Vision requires an orchestrated coordination between all parts of the eye. Of all the parts, the retina is the most vital for normal perception of an image. It is a precisely layered structure lining the surface of the back of the eye, comprising many millions of cells packed together in a tightly knit network. The optic nerve connects the retina with the brain. The retina not only receives light, but also processes it, and transmits downstream signals to the midbrain and the thalamus. When the retina becomes diseased as in age-related macular degeneration (AMD), the unfortunate result can be blindness which is the most feared disability. Progress in the genetics of AMD has been substantial, yet the translation of these results has been slow to reach the clinic. Reasons for this delay include lack of suitable animal models to perform functional genetics because of anatomical differences with humans, insufficient understanding about the specific cell types involved in the initiation of AMD and an incomplete understanding of human retinal biology. It is challenging to assess if the early pathology in AMD affects diverse cell populations versus highly specific cell types. Recent technologic breakthroughs in single-cell RNA-seq (scRNA-seq) have made it possible to measure gene expression in single cells, paving the way for exploring cellular heterogeneity. Collaborating with the Alabama Eye Bank, we will deeply sample human retinal cells and RPE/choroid, fully characterize cell diversity, and elucidate the functional roles of findings from genome- wide association studies for AMD. We propose the following aims. Aim 1 will generate single and bulk RNA-seq data from eyes of 20 healthy adults, 24 early/intermediate AMD and 6 GA donors. Aim 2 will characterize cell diversity and cell gene expression in normal human retina and RPE/choroid, and compare these results to AMD eyes. Aim 3 will infer cell-type specific eQTLs and integrate these results with AMD GWAS to identify target genes. These pioneering studies leverage novel methods and interdisciplinary expertise to characterize cell type-specific gene expression in human retina and supporting tissues. By detailed characterization of the cell atlases in four geographical areas in human eye, our study will provide novel insights into cell- type specific functions that can power precision therapeutic targeting of AMD.

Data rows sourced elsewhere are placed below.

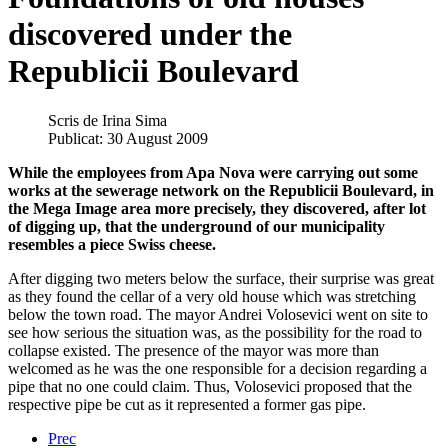
discovered under the
Republicii Boulevard
Scris de
Irina Sima
Publicat: 30 August 2009
While the employees from Apa Nova were carrying out some
works at the sewerage network on the Republicii Boulevard, in
the Mega Image area more precisely, they discovered, after lot
of digging up, that the underground of our municipality
resembles a piece Swiss cheese.
After digging two meters below the surface, their surprise was great
as they found the cellar of a very old house which was stretching
below the town road. The mayor Andrei Volosevici went on site to
see how serious the situation was, as the possibility for the road to
collapse existed. The presence of the mayor was more than
welcomed as he was the one responsible for a decision regarding a
pipe that no one could claim. Thus, Volosevici proposed that the
respective pipe be cut as it represented a former gas pipe.
Prec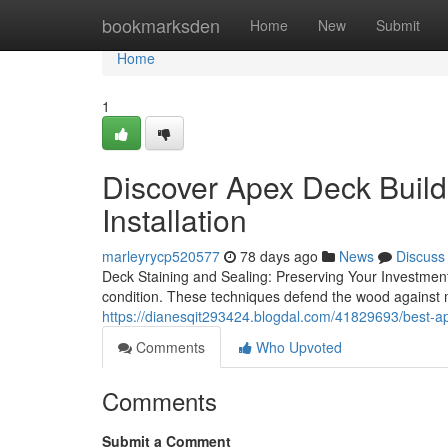
Home
bookmarksden
Home
New
Submit
Home
1
Discover Apex Deck Buil
Installation
marleyrycp520577
78 days ago
News
Discuss
Deck Staining and Sealing: Preserving Your Investment
condition. These techniques defend the wood against
https://dianesqit293424.blogdal.com/41829693/best-ap
Comments
Who Upvoted
Comments
Submit a Comment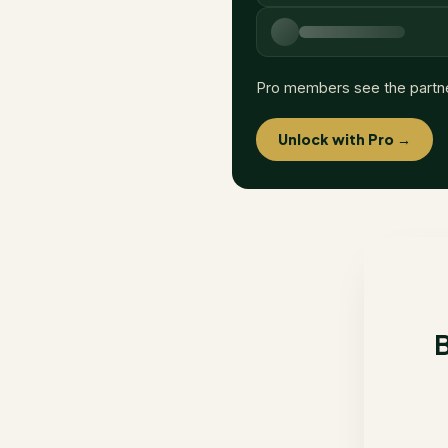
Pro members see the partn
Unlock with Pro →
B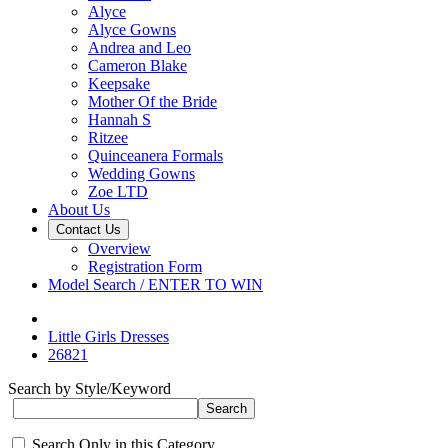
Alyce
Alyce Gowns
Andrea and Leo
Cameron Blake
Keepsake
Mother Of the Bride
Hannah S
Ritzee
Quinceanera Formals
Wedding Gowns
Zoe LTD
About Us
Contact Us
Overview
Registration Form
Model Search / ENTER TO WIN
Little Girls Dresses
26821
Search by Style/Keyword
Search Only in this Category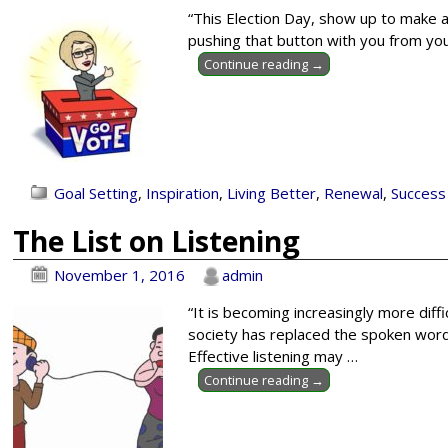
“This Election Day, show up to make a
pushing that button with you from your
Continue reading →
Goal Setting
,
Inspiration
,
Living Better
,
Renewal
,
Success
The List on Listening
November 1, 2016
admin
“It is becoming increasingly more diff
society has replaced the spoken word 
Effective listening may
…
Continue reading →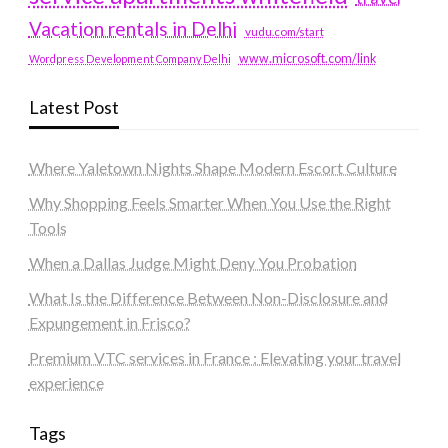
Vacation rentals in Delhi
vudu.com/start
www.microsoft.com/link
Wordpress Development Company Delhi
Latest Post
Where Yaletown Nights Shape Modern Escort Culture
Why Shopping Feels Smarter When You Use the Right
Tools
When a Dallas Judge Might Deny You Probation
What Is the Difference Between Non-Disclosure and
Expungement in Frisco?
Premium VTC services in France : Elevating your travel
experience
Tags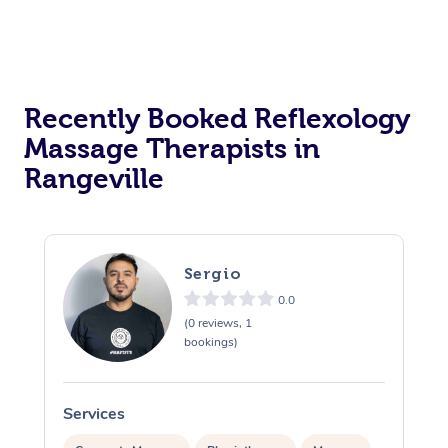
Recently Booked Reflexology
Massage Therapists in
Rangeville
Sergio
0.0
(0 reviews, 1
bookings)
Services
S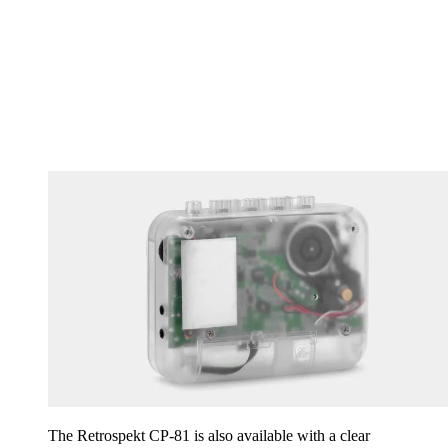
The Retrospekt CP-81 is also available with a clear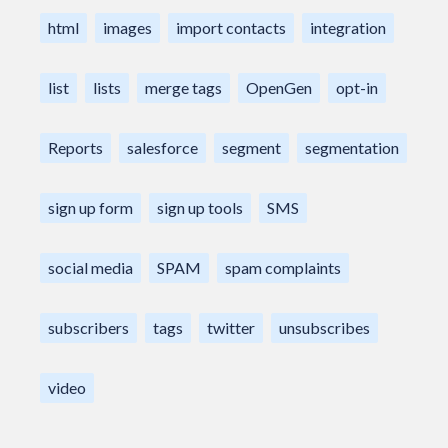
html
images
import contacts
integration
list
lists
merge tags
OpenGen
opt-in
Reports
salesforce
segment
segmentation
sign up form
sign up tools
SMS
social media
SPAM
spam complaints
subscribers
tags
twitter
unsubscribes
video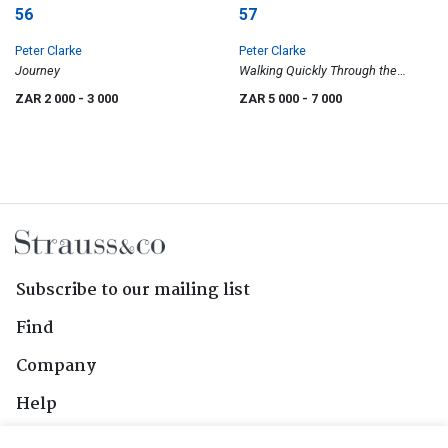
56
57
Peter Clarke
Peter Clarke
Journey
Walking Quickly Through the
Evening Woods
ZAR 2 000
- 3 000
ZAR 5 000
- 7 000
Subscribe to our mailing list
Find
Company
Help
Contact Us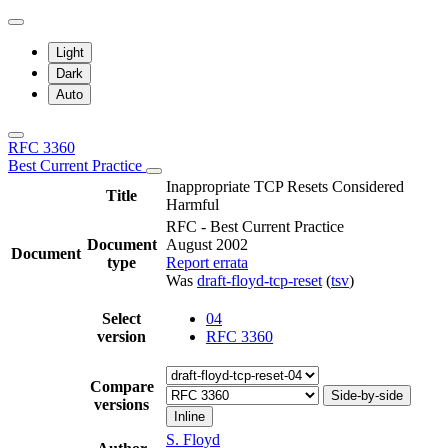
Light
Dark
Auto
RFC 3360
Best Current Practice
Inappropriate TCP Resets Considered
Title
Harmful
RFC - Best Current Practice
Document
August 2002
Document
type
Report errata
Was
draft-floyd-tcp-reset
(
tsv
)
Select
04
version
RFC 3360
Compare
Side-by-side
versions
Inline
S. Floyd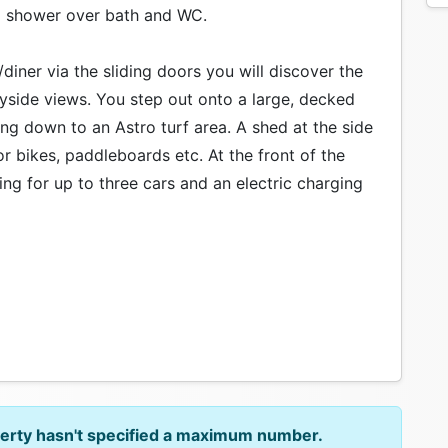
a shower over bath and WC.
diner via the sliding doors you will discover the
yside views. You step out onto a large, decked
ing down to an Astro turf area. A shed at the side
r bikes, paddleboards etc. At the front of the
ing for up to three cars and an electric charging
perty hasn't specified a maximum number.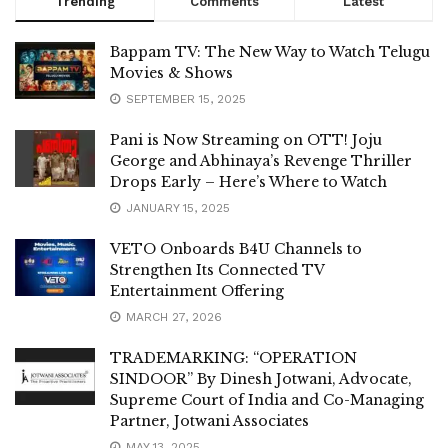
Trending
Comments
Latest
Bappam TV: The New Way to Watch Telugu
Movies & Shows
SEPTEMBER 15, 2025
Pani is Now Streaming on OTT! Joju
George and Abhinaya’s Revenge Thriller
Drops Early – Here’s Where to Watch
JANUARY 15, 2025
VETO Onboards B4U Channels to
Strengthen Its Connected TV
Entertainment Offering
MARCH 27, 2026
TRADEMARKING: “OPERATION
SINDOOR” By Dinesh Jotwani, Advocate,
Supreme Court of India and Co-Managing
Partner, Jotwani Associates
MAY 13, 2025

视觉需要眼睛各部分之间的协调。所有 视网膜对正常的图像感知是最重要的。这是一个 衬在眼睛后部表面上的精确分层结构，包括 数以百万计的细胞聚集在一起形成一个紧密的网络。视神经 连接视网膜和大脑视网膜不仅接收光线， 处理它，并将下游信号传递到中脑和丘脑。 当视网膜发生病变，如老年性黄斑变性， (AMD)不幸的结果可能是失明，这是最可怕的残疾。 在AMD的遗传学方面的进展已经是实质性的，但是这些基因的翻译是不可能的。 结果到达诊所的速度很慢。延迟的原因包括缺乏 合适的动物模型进行功能遗传学，因为解剖 与人类的差异，对特定细胞类型的了解不足 参与AMD的启动和对人类视网膜病变的不完全理解， 生物学评估AMD的早期病理是否影响不同的细胞， 群体与高度特异性的细胞类型。最近的技术突破， 单细胞RNA-seq（scRNA-seq）已经使得测量基因 在单个细胞中表达，为探索细胞异质性铺平了道路。 与亚拉巴马眼库合作，我们将深入采集人类视网膜样本， 细胞和RPE/脉络膜，充分表征细胞的多样性，并阐明功能 AMD全基因组关联研究结果的作用。我们建议 的目标。Aim 1将从20只眼睛中生成单个和批量RNA-seq数据 健康成人，24例早期/中期AMD和6例GA供体。目标2将 表征正常人视网膜中的细胞多样性和细胞基因表达， RPE/脉络膜，并将这些结果与AMD眼睛进行比较。目标3将推断细胞类型 将这些结果与AMD GWAS整合，以确定靶点 基因.这些开创性的研究利用新颖的方法和跨学科的 专门知识来表征人类视网膜中细胞类型特异性基因表达， 支持组织。通过对四种细胞图谱的详细表征， 在人类眼睛的地理区域，我们的研究将提供新的见解细胞， 类型特异性功能，可以为AMD的精确治疗靶向提供动力。